Bauerndemo: Erfolge unter schwarzen Fahnen verweht
Bei der letzten Bauerndemonstration in Berlin ging es den Teilnehmenden besonders darum, ernstgenommen zu werden, und für eine zukunftsfähige Landwirtschaft einzustehen. Doch diese Forderungen wurden teilweise durch aufkommende Missverständnisse aufgrund unangebrachter Symbolik überschattet.
Trecker rollten vorige Woche wieder durch Berlin. Verschiedene Gruppierungen hatten einige hundert Landwirte aus mehreren Regionen mobilisiert, die ihren Forderungen Nachdruck verleihen wollten. Unzufriedenheit damit, dass sich nach den Protesten und Blockaden nur wenig an der Gesamtsituation der deutschen Landwirtschaft änderte, dürfte ihr Hauptmotiv gewesen sein. Dieser Ärger ist durchaus nachvollziehbar, machen sich doch in vielen Familien und Betrieben Existenzsorgen breit. Dass eine von der Kanzlerin eingesetzte Kommission einen Plan für die Landwirtschaft der Zukunft erarbeiten soll oder dass sich hohe Vertreter des Lebensmittelhandels öffentlich zur heimischen Landwirtschaft bekennen, sind Erfolge, die vor Monaten undenkbar schienen. Aber sie bringen kaum das Zählbare, auf das viele warten.
Probleme ernst nehmen
Wind auf die politischen Mühlen wollten die Ungeduldigen mit ihrer Anwesenheit in Berlin bringen. Gelungen ist das nur bedingt. Schon der Zeitpunkt war schlecht gewählt. Die Millionenstadt hat gerade mit Corona und sich selbst genug zu tun. Schulen und Kitas sind geschlossen, junge Familien dauergestresst von Homeoffice und -schooling in der Dreiraumwohnung. Auch die Büros der Ministerien, vor denen die Traktoren Eindruck machen sollten, waren fast alle leer. In dieser angespannten Lage verzichten selbst vom Lockdown sehr hart betroffene Berliner Branchen auf Demos. Außer Landwirten waren nur die Coronaleugner auf der Straße.

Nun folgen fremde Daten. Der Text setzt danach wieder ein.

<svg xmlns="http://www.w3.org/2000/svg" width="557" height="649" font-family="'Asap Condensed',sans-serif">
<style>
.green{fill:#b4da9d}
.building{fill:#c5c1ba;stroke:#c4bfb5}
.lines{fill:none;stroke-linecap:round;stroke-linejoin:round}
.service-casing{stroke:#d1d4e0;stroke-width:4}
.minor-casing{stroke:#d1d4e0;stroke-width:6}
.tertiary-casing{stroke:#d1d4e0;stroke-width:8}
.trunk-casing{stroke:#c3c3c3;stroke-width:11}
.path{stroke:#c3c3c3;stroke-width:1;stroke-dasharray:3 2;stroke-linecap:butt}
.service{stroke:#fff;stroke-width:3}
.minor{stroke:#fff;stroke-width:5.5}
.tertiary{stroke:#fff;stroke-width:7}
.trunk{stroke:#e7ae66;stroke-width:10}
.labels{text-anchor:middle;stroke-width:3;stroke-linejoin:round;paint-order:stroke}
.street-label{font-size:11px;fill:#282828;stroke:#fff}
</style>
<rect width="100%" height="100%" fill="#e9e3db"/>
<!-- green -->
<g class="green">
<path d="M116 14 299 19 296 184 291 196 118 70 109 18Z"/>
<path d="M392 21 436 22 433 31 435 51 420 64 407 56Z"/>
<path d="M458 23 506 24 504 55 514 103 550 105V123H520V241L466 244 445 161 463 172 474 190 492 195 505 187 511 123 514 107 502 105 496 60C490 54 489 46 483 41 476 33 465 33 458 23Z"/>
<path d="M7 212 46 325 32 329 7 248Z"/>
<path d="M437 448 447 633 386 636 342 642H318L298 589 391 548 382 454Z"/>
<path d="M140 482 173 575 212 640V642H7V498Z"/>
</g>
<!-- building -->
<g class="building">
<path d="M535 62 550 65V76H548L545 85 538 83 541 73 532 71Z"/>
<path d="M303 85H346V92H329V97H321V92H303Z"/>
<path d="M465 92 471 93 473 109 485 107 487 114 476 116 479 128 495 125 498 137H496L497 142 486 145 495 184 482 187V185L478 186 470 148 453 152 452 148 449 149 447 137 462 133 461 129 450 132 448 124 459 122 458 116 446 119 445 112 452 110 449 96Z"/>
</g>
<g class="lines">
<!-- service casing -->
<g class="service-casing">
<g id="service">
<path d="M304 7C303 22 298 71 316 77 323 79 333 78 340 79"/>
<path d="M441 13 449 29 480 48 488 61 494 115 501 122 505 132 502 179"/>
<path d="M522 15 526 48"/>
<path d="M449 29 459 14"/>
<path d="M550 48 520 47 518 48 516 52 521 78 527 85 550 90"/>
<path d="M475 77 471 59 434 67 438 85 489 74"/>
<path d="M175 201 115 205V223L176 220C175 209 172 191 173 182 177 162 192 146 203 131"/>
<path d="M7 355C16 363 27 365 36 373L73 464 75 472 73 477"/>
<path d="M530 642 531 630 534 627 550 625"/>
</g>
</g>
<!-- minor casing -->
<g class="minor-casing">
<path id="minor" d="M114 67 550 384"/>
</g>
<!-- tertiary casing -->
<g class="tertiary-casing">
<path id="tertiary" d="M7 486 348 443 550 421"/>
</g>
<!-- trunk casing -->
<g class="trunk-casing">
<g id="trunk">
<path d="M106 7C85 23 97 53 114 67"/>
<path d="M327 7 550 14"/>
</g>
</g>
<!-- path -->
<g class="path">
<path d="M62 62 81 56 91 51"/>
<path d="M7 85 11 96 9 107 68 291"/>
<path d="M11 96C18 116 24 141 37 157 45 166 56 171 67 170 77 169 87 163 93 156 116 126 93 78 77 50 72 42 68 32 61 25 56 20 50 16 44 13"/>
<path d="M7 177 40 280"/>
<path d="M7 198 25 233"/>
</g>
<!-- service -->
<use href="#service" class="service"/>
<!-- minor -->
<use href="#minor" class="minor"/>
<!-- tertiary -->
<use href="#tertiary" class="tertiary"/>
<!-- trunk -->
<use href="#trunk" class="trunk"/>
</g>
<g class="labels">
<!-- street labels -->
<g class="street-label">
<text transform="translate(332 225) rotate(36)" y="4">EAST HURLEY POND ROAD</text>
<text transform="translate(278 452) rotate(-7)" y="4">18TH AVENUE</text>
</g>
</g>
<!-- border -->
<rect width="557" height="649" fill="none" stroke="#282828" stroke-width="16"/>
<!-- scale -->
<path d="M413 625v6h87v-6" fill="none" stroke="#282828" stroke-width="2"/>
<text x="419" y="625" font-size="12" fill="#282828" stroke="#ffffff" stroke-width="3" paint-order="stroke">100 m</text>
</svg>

Zu den hart erkämpften Erfolgen des letzten Jahres gehört es zweifellos, inzwischen (wieder) als wichtige Branche anerkannt und mit Problemen ernstgenommen zu werden. Dieses Privileg wurde nun in nur wenigen Tagen zum Teil verspielt. Schuld daran waren nicht einmal realitätsfremde Forderungen an die Politik, die auf die Wiedereinführung des Amtes für Preise, den Austritt aus dem EU-Binnenmarkt oder Verstöße gegen WTO-Regeln hinauslaufen würden. Der Grund dafür waren die an zahlreichen Schleppern wehenden schwarzen Fahnen mit dem weißen Pflug und dem blutroten Schwert. Dieses Symbol hatte schon im vorigen Sommer wegen seiner Vergangenheit für Streit im Berufsstand gesorgt. Trotzdem waren die Fahnen wieder bei einigen im Gepäck.

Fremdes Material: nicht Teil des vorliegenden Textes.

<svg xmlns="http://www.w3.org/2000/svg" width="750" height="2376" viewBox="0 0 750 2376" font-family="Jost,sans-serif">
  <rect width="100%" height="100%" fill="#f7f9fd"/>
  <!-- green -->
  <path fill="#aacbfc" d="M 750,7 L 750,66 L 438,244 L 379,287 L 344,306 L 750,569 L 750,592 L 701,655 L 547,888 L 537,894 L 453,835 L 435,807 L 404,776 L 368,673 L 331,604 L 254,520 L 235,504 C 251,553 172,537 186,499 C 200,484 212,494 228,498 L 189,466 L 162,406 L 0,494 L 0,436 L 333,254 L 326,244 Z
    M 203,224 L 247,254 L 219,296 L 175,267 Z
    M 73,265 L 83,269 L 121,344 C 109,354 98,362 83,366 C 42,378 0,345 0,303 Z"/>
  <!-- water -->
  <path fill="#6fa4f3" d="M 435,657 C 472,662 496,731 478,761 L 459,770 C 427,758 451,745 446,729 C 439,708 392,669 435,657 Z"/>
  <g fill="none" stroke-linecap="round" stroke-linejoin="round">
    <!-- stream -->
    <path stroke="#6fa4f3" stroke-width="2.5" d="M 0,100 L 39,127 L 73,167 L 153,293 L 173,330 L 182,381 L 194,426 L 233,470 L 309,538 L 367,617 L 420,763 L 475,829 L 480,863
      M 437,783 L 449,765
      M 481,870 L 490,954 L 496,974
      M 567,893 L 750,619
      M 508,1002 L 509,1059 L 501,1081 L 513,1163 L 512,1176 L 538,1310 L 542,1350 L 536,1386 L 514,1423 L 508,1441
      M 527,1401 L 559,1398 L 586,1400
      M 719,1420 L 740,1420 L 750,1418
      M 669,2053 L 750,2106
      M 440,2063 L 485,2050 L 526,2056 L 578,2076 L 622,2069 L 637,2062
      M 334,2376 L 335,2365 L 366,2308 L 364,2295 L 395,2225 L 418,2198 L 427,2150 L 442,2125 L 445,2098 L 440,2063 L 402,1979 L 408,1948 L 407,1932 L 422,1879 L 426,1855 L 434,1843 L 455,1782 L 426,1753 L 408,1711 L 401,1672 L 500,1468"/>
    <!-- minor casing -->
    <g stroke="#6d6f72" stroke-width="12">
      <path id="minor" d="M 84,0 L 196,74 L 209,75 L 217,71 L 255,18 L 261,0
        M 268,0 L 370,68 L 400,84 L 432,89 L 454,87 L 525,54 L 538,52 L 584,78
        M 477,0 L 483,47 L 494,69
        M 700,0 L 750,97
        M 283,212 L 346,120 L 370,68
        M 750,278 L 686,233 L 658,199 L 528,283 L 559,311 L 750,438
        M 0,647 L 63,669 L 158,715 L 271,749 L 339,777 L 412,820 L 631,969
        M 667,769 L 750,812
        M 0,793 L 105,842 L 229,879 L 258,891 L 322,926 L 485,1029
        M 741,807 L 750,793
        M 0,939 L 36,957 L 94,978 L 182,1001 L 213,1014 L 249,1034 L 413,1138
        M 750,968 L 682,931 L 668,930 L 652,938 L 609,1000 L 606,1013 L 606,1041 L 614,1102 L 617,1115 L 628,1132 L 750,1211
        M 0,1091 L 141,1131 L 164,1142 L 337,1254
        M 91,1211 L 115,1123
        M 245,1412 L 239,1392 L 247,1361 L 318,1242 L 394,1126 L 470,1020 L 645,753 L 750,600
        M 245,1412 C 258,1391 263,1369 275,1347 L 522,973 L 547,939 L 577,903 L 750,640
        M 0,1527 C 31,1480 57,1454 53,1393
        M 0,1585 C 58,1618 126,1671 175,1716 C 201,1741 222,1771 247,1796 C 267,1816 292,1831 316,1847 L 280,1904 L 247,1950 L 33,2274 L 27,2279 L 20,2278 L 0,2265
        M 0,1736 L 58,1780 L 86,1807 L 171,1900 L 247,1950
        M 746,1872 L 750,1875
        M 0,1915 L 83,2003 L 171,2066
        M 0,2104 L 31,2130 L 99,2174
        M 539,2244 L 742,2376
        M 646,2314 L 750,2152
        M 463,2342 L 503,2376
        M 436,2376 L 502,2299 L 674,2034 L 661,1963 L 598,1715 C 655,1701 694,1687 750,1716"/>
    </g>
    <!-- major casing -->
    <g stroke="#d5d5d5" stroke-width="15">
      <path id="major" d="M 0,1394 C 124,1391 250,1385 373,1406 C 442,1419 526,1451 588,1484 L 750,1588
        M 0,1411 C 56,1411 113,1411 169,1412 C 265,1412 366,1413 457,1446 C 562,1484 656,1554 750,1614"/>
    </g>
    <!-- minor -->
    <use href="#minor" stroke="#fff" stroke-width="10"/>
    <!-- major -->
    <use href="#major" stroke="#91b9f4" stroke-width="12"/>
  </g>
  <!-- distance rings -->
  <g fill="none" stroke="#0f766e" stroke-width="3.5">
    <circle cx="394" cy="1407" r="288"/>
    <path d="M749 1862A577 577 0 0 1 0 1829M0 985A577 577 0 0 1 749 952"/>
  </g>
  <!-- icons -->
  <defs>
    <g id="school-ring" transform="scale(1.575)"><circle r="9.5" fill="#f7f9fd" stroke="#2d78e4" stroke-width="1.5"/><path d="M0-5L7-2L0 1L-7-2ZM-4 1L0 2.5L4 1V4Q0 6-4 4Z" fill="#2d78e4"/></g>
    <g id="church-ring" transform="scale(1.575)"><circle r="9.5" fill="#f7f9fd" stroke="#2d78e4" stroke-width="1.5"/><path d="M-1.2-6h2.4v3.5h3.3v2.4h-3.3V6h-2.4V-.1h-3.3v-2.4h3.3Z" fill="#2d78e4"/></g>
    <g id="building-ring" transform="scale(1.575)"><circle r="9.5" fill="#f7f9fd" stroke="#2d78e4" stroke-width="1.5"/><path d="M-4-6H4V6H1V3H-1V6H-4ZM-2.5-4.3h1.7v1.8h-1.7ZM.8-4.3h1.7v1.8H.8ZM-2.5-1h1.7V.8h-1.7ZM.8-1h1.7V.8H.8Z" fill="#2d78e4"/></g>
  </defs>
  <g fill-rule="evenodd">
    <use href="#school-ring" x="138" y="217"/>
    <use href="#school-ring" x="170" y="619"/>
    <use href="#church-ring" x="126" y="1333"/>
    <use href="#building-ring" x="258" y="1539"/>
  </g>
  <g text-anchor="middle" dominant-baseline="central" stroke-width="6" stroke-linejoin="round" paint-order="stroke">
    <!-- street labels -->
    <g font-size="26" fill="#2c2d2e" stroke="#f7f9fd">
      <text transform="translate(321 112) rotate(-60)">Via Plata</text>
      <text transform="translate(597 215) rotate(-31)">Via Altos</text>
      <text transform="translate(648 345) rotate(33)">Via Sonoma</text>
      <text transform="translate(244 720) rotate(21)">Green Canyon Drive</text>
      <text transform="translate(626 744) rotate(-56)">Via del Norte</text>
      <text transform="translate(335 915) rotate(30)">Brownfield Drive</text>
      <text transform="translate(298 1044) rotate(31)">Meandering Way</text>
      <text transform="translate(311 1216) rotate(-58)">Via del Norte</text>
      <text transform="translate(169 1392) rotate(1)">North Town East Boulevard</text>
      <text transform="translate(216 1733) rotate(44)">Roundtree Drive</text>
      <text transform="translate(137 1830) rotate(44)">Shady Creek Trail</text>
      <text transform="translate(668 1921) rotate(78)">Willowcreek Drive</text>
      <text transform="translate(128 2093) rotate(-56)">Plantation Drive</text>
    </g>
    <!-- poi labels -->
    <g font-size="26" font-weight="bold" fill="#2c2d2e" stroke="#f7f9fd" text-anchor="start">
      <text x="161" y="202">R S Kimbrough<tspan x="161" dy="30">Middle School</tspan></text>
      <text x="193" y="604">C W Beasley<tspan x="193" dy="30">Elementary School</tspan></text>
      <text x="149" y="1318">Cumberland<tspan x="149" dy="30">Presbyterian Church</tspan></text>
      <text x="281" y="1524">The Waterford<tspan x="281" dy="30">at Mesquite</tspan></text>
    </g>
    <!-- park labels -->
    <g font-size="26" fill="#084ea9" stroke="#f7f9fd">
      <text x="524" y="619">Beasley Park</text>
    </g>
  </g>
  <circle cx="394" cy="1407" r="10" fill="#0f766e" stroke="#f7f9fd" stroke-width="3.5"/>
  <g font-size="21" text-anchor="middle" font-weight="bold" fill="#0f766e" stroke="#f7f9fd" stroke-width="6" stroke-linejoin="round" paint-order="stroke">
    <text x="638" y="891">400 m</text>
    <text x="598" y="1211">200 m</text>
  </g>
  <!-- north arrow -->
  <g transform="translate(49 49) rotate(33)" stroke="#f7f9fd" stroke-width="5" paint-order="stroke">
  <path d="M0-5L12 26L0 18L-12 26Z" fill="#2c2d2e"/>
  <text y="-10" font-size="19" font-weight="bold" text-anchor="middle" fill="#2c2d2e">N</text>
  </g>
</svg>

Missverständnisse vermeiden
Noch rechtzeitig warnte die Bundeslandwirtschaftsministerin die Protestanten, Pflug und Schwert stünden für eine „völkisch-nationalistische Bewegung, die nicht vor Gewalt zurückschreckte.“ Manche sehen das anders. Aber am Ende zählt nur, welche Botschaft beim Empfänger ankommt. Und das war bei einer Demo so dicht am Holocaust-Mahnmal absehbar. Die größte Tageszeitung der Stadt meldete postwendend: „Antisemitische Symbole bei Bauern-Protest“. Für das Hamburger Magazin „Der Spiegel“ war es überhaupt die wichtigste Nachricht aus Berlin, dass Bauern mit einem „Blut und Boden-Symbol“ protestierten. Auch das Ausland wurde hellhörig: Ein seriöses Online-Politikmagazin sprach am Tag des Holocaust-Gedenkens von „rechten Bauerndemos in Berlin“.
Eine uneinsichtige Minderheit drückte somit der ganzen Aktion einen üblen Stempel auf. Es gehe nicht um Symbole, sondern um Menschen, rechtfertigten sich Teilnehmer. Wenn es so ist: Warum rollt man dann die schwarzen Lappen nicht einfach ein, um Missverständnisse zu vermeiden? Oder wäre das zu viel an Kompromiss?